§ **WHAT YOU ARE ASKED TO DO**
Repeat the lines below exactly as written, please, from the line with "必要書類は社会福祉課（1階3番窓" to the line with "社会福祉課 障がい者支援Ｇ", both lines included, and no others.

** Opening EXERCISE DATA block **

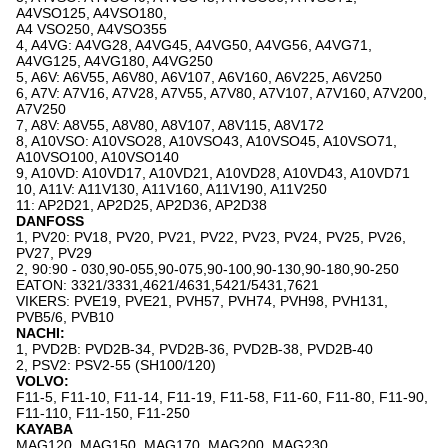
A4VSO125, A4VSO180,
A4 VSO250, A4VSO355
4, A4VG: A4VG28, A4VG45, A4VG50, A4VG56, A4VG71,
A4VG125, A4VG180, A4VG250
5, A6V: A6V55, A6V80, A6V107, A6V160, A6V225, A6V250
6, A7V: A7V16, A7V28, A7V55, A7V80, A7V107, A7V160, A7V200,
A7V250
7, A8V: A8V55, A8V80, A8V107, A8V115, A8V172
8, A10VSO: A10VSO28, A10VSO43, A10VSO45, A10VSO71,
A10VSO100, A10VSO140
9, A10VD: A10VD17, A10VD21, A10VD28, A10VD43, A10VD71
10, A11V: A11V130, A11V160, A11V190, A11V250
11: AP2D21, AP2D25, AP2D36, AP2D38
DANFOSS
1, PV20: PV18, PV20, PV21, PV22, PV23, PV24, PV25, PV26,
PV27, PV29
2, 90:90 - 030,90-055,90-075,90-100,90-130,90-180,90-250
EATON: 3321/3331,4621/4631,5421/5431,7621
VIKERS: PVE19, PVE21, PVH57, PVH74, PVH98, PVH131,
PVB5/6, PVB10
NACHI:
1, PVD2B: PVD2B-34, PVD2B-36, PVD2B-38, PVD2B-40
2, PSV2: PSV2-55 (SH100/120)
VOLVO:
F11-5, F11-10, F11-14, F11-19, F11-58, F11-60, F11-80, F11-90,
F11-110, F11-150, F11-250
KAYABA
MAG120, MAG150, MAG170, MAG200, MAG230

** Closing EXERCISE DATA block **
** Opening EXERCISE DATA block **

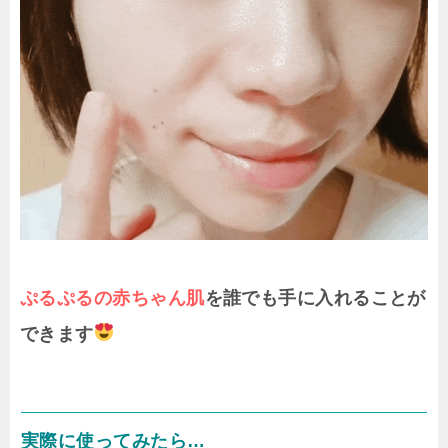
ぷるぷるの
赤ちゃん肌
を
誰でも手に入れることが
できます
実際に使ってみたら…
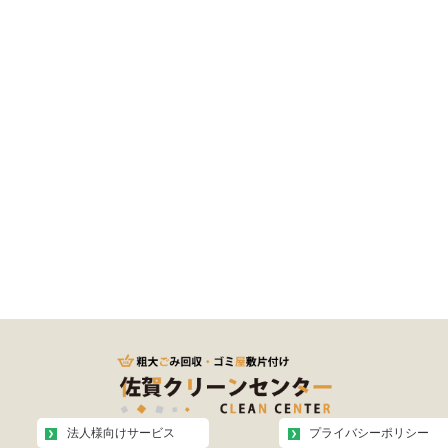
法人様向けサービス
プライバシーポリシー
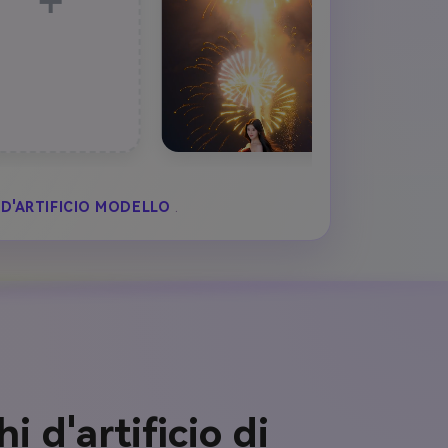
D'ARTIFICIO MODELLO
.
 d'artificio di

** Closing EXERCISE DATA block **
** Opening EXERCISE DATA block **

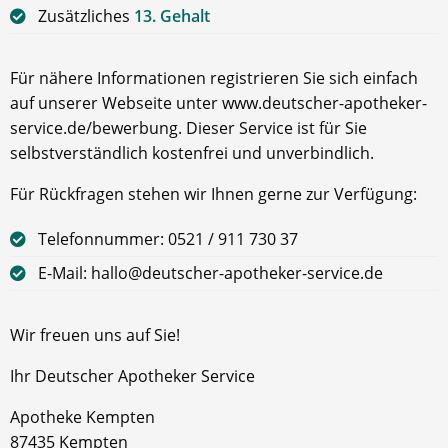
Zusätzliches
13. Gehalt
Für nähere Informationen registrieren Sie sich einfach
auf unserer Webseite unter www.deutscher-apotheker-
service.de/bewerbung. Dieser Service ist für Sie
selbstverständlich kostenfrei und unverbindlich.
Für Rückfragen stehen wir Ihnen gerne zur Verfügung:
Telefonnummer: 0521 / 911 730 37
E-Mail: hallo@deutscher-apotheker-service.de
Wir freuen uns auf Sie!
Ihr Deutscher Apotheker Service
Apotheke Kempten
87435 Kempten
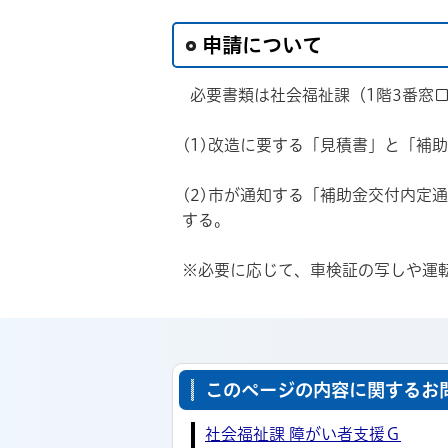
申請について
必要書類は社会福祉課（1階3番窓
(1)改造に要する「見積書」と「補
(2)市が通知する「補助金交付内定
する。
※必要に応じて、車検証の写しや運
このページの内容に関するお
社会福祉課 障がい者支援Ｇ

** Closing EXERCISE DATA block **

§ **OUTPUT BELOW**
必要書類は社会福祉課（1階3番窓
(1)改造に要する「見積書」と「補
(2)市が通知する「補助金交付内定
する。
※必要に応じて、車検証の写しや運
このページの内容に関するお
社会福祉課 障がい者支援Ｇ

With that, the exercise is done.